▶ [Document extract]
· · · · ·
We waited in a line for the elevators, which was crazy long, and nearly drove me to insanity because it was past 7:45am and I was frantic to get upstairs to the 15th floor. We finally made it upstairs, and found ourselves in another line of three couples checking into Labour and Delivery. It took forever, the first mother was in labour, but didn’t seem to be in any discomfort, and the second mother said that she hadn’t felt her baby move in a while and wanted to get checked out. When it was our turn, we stepped up to the glass window, like we were at a bank or something, and I awkwardly stumbled through something like “we’re here to have a c section”. She got us checked in (so much paperwork), and then sent us down the hall to a waiting room.
I was so nervous. With Carter’s c-section, I remember Matt and I chatting anxiously to pass the time, but I honestly was in a different head space this time, and we didn’t do a lot of talking at all. The waiting room was cheery and bright, lots of baby pictures. I was thinking to myself how much I wished that our surgery was over and that my baby was safe on the outside like those babies. Even though I hadn’t eaten anything in 12 hours or more, my stomach got really upset and I was in and out of the washroom twice. The second time I came back, Matt said, “they’re ready for us”. And we proceeded to the next step, triage!
We had a young Asian nurse, and she was really lovely. She took us through all the bureaucracy, our 8th set of COVID screening questions, got me into a hospital gown, took my vitals, all that good stuff. She paged our OB that we were here, and asked her to come by whenever she was ready to talk about the tumour and their plans for the surgery.
As we fiddled with vitals and monitors, our nurse said to me “do you mind if I guess what you do for a living? It’s a game I play with patients sometimes”. I said sure, and she said “are you a teacher?”.
I was shocked by that for a lot of reasons, primarily because I’ve applied for teachers college three times in the past 8 years, and have thought about being a teacher for a long time, but also because of my years instructing fitness classes. I told her not really, but that I did teach fitness classes. She asked what I did do, and when I told her she nodded, and then said “well, I think you’d be a good teacher. You explain things well.”
Our OB arrived shortly after that, and I was so relieved to see her. She has a really warm, motherly kind of energy to her, and I desperately needed some of that energy that morning. Although there were things going on to distract me, I had been nauseous with anxious energy the whole time.
She wheeled in a portable ultrasound machine and took a look at Kyle, and at the tumour. She started talking about where she would make her incision to avoid the tumour, and just at that moment, the anesthesiologist arrived to brief us on the anesthesia plan.
I can preface all of this by saying that anesthesia scares the living shit out of me. Like, TERRIFIES me. The thought of being slices open truly doesn’t phase me at all. But the thought of the anesthesia in my spine truly terrifies me. I’m not sure if it’s the paralyzed thing, or the thought of how dangerous this medication can be if they fuck it up, or maybe it’s a loss of control thing. But whatever the reason, the sight of the anesthesiologist made my heart rate climb so high that the nurse said to me “what’s going on, are you okay?”.
· · · · ·
▶ [Activities]
1. In the hospital account, which floor was the narrator trying to get up to?
2. Please reproduce everything in the hospital account from "I was shocked" down to "the whole time.".
Rely on the hospital account alone.
· · · · ·
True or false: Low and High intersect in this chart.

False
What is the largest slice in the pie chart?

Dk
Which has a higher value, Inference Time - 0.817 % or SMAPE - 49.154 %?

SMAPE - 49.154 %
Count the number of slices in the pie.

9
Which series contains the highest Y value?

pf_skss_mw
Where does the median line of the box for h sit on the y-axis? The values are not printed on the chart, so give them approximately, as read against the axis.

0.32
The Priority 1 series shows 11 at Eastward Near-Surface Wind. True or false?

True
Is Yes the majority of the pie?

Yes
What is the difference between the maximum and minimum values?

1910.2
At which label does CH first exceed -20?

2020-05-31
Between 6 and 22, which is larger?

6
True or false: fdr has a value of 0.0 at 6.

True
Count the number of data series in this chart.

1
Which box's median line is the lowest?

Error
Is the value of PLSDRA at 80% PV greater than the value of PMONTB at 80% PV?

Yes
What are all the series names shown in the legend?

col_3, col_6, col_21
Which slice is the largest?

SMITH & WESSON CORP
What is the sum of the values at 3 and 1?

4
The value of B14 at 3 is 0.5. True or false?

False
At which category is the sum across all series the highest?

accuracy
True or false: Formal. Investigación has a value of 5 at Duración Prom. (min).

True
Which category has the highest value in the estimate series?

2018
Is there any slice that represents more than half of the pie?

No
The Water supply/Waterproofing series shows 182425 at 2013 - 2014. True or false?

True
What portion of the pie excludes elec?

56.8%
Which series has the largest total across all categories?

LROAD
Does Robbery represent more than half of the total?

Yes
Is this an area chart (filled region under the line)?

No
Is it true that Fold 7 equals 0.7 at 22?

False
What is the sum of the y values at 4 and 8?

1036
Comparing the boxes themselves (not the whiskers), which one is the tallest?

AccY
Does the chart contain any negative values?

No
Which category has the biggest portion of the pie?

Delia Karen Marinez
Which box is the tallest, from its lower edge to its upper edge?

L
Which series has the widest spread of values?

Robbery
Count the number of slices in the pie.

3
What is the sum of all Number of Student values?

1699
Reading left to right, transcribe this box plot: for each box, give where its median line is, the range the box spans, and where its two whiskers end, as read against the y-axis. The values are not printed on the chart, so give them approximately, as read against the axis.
· · · · ·
▶ [Answers for this exercise]
1. The 15th floor.

2.
I was shocked by that for a lot of reasons, primarily because I’ve applied for teachers college three times in the past 8 years, and have thought about being a teacher for a long time, but also because of my years instructing fitness classes. I told her not really, but that I did teach fitness classes. She asked what I did do, and when I told her she nodded, and then said “well, I think you’d be a good teacher. You explain things well.”
Our OB arrived shortly after that, and I was so relieved to see her. She has a really warm, motherly kind of energy to her, and I desperately needed some of that energy that morning. Although there were things going on to distract me, I had been nauseous with anxious energy the whole time.